A small group of protestors carrying anti-Mahatma Gandhi posters congregated on an undisclosed date close to the statue of the Indian freedom fighter in a park in Yerevan, Armenia. (Photo credit score: screenshot of video by ‘Yerevan Alternative Municipality’/Facebook web page)
This isn’t the primary time that discussions surrounding Gandhi have come up in Armenia, albeit amongst small teams. Armenia’s Prime Minister Nikol Pashinyan has constantly claimed to advocate non-violence and has mentioned that he attracts inspiration from two of essentially the most iconic worldwide proponents of this philosophy—Mahatma Gandhi and Nelson Mandela; it was additionally what partly, helped him rise to energy.
In 2018, Pashniyan tried to copy Gandhi’s Dandi March, often known as the Salt March, a deliberate try at tax resistance and nonviolent protest in opposition to the British salt monopoly in pre-Independence India. Only in Pashniyan’s case, he was protesting former Armenian Prime Minister Serzh Sargsyan’s try to carry onto energy by having the Armenian Parliament elect him prime minister, regardless of promising to not search that workplace.
That 12 months, Pashinyan determined to stroll some 193 kilometers throughout the nation from Gyumri, the second-largest metropolis, to the capital Yerevan. Back then, his opponents mocked Pashniyan’s imitation of Gandhi’s march and since he had worn a camouflage-pattern T-shirt in the course of the stroll regardless of not having served within the obligatory navy conscription within the nation. But his supporters mentioned that these served as examples of his humility.
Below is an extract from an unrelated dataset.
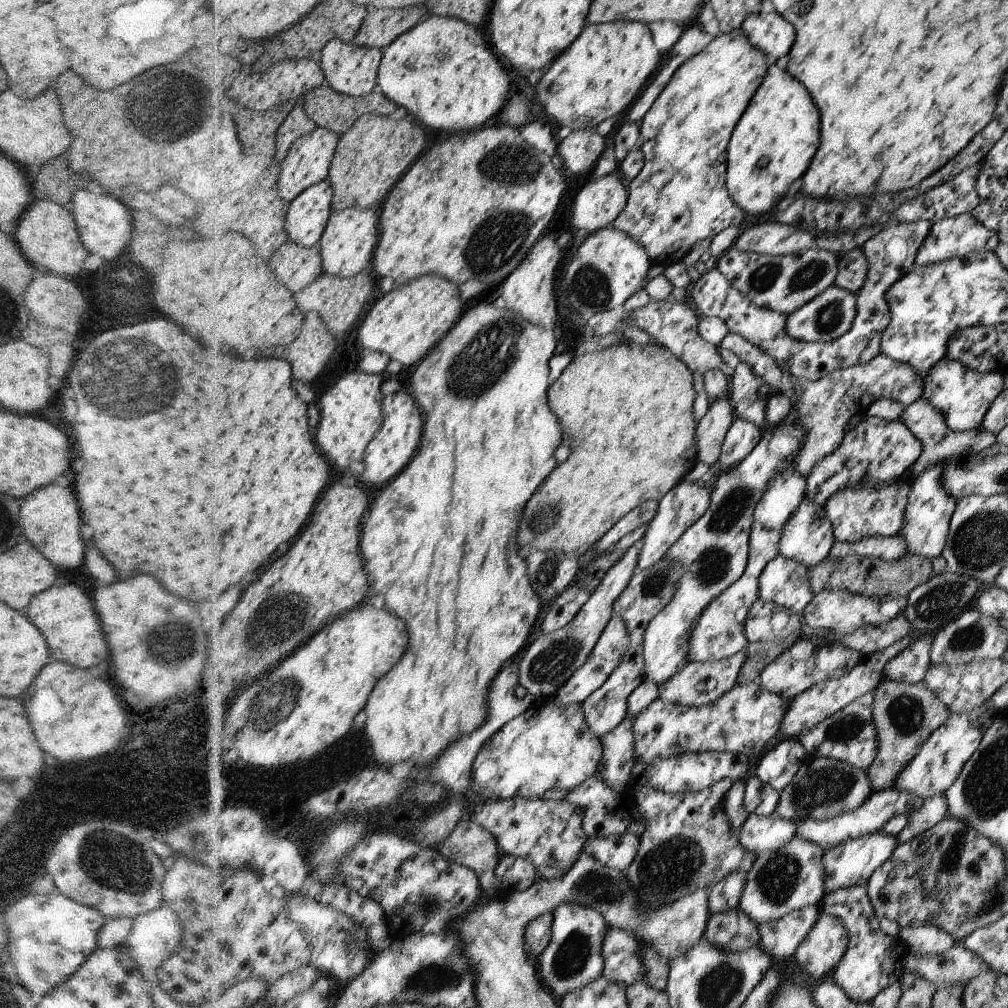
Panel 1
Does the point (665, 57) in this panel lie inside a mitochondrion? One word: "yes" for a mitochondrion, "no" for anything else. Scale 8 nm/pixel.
no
To coincide with the one hundred and fiftieth delivery anniversary of Gandhi, in May 2019, Armenia had additionally issued stamps in commemoration.
Photo credit score: Stamps commemorating the one hundred and fiftieth delivery anniversary of Mahatma Gandhi issued by Armenia in 2019. Photo credit score: Wikimedia Commons
Following the vandalism of the statue in Yerevan final week, Mkrtchyan mentioned that Pashniyan’s critics had added gasoline to the hearth. “They are blaming him for associating with Gandhi and that it was his initiative to install Gandhi’s statue in Armenia, because he equals himself with Gandhi. Whereas this is not true,” mentioned Mkrtchyan. But Indian residents in Armenia who spoke on the situation of anonymity and the Embassy of India in Yerevan advised indianexpress.com that the vandalism has been extensively condemned in native information reviews in addition to by different Armenians on social media, with “fringe elements” having been blamed for creating nuisance and useless provocation between two pleasant nations.
“Being an Armenian, the (Armenian) Genocide is a big thing for me. But I will understand if someone who is leading the struggle for his own country is going to do something I may or may not like,” mentioned Mkrtchyan. “Nobody puts up Gandhi’s statue because he was Gandhi. Political parties may come and go but Gandhi remains an important part of India’s foreign policy and soft power. He represents India.”